Die Fledermaus

And the Band Played On

March 20, 2019By Heidi EllisonMusic
Adriana Gonzalez as Rosalinde and Liubov Medvedeva as Adele in Die Fledermaus.
Adriana Gonzalez as Rosalinde and Liubov Medvedeva as Adele in Die Fledermaus. © Elizabeth Carecchio

A sparkling production of Johann Strauss the Younger‘s Die Fledermaus by the Academy of the Paris Opera is being performed at the MC 93 theater in the Paris suburb of Bobigny before touring four French cities. With a terrific cast and orchestra, the joyous operetta is marred only by a weird directorial intervention. 

The evening begins not with music and song as one might expect but with a recording of a woman’s voice (she doesn’t identify herself but is presumably the director, Célie Pauthe), talking about her research in preparation for staging the opera. She recounts how she discovered that Strauss had a Jewish ancestor and that the Nazis, who saw his music as “so German,” went to great lengths to cover up this fact, going so far as to doctor the wedding records of the waltz king’s Jewish great-grandfather. 

She also discovered that the opera had been performed in the Terezin (or Theresienstadt) concentration camp, where many leading artists and performers were interned, in 1944. To make sure that this would be kept in mind throughout the performance, the backdrop for the action is a film of the grim gray walls of Terezin, once a fortress. 

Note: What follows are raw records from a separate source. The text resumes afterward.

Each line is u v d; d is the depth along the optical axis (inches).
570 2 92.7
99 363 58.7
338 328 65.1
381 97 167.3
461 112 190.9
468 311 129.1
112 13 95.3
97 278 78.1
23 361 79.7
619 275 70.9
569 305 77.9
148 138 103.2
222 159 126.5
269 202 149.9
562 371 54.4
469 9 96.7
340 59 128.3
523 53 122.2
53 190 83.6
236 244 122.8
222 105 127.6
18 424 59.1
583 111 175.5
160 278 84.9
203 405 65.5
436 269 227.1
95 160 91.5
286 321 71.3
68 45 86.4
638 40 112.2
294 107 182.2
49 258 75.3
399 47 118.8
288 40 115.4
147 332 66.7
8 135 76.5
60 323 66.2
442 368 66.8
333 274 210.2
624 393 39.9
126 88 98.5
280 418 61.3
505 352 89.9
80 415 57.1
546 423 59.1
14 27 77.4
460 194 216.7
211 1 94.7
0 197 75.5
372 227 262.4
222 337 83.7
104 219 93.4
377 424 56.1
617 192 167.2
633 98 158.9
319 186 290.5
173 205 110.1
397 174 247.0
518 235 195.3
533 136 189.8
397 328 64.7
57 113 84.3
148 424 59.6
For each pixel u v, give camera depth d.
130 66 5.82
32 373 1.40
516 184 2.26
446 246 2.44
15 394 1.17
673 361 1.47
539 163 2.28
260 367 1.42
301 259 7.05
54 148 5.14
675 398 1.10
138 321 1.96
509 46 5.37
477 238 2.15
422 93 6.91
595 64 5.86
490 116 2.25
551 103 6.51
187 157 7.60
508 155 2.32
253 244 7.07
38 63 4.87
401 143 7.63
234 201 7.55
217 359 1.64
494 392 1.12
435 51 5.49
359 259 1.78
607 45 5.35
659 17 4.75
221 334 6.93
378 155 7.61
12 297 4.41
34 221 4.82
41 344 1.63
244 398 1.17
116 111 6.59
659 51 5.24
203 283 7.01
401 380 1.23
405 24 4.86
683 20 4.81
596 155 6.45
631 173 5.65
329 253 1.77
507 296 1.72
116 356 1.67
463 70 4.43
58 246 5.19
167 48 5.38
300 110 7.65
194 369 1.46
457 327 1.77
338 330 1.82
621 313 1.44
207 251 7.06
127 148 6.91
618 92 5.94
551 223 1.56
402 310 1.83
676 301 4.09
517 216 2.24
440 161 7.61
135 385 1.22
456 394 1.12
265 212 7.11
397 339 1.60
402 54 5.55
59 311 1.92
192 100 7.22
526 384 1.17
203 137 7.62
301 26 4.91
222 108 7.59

Finally the opera begins, all lighthearted comedy with its complicated plot and many characters in disguise, marked by impressive performances by the youthful cast. The production I saw featured the B cast, with Adriana Gonzalez a brilliant Rosalinde and standout performances by Timothée Varon as Gabriel von Eisenstein, Liubov Medvedeva as Adele and Farrah El Dibany as Prince Orlofsky. The reduced orchestra, conducted by Fayçal Karoui, was also superb. 

The champagne party scene in Die Fledermaus. © Elizabeth Carecchio
The champagne party scene in Die Fledermaus. © Elizabeth Carecchio

I loved the economical yet colorful staging as well, with its simple props and costumes, which was evocative rather than spelling everything out. For the party scene, for example, a few frilly dresses, a top hat and lots of colorful confetti thrown into the air were enough to set the scene, while plastic sheeting hung over a rod represented a wall between rooms. 

The concentration camp rears its ugly head again just when we were expecting the third act to wind up the operetta. Instead, we are confronted with an actor (or should I say an over-actor?), who explains that the Nazis used Terezin as a model camp to present a false impression of conditions in their camps to the world. He shows excerpts from a film of men, women and children laughing, playing and performing happily in the camp, with the label “Staged Nazi Film” on it. 

As horrific as all that is, it’s hard to understand what it is doing in the middle of the performance. I felt like a schoolkid being lectured to. The message is a vital one, of course, but weren’t the recorded introduction and the film of the camp’s walls enough to get it across? The subtlety of the production was belied by this interruption, which seemed all the more jarring as Die Fledermaus continued on its merry way to a happy ending. 

That aside, a huge bravo to everyone involved in this boffo production.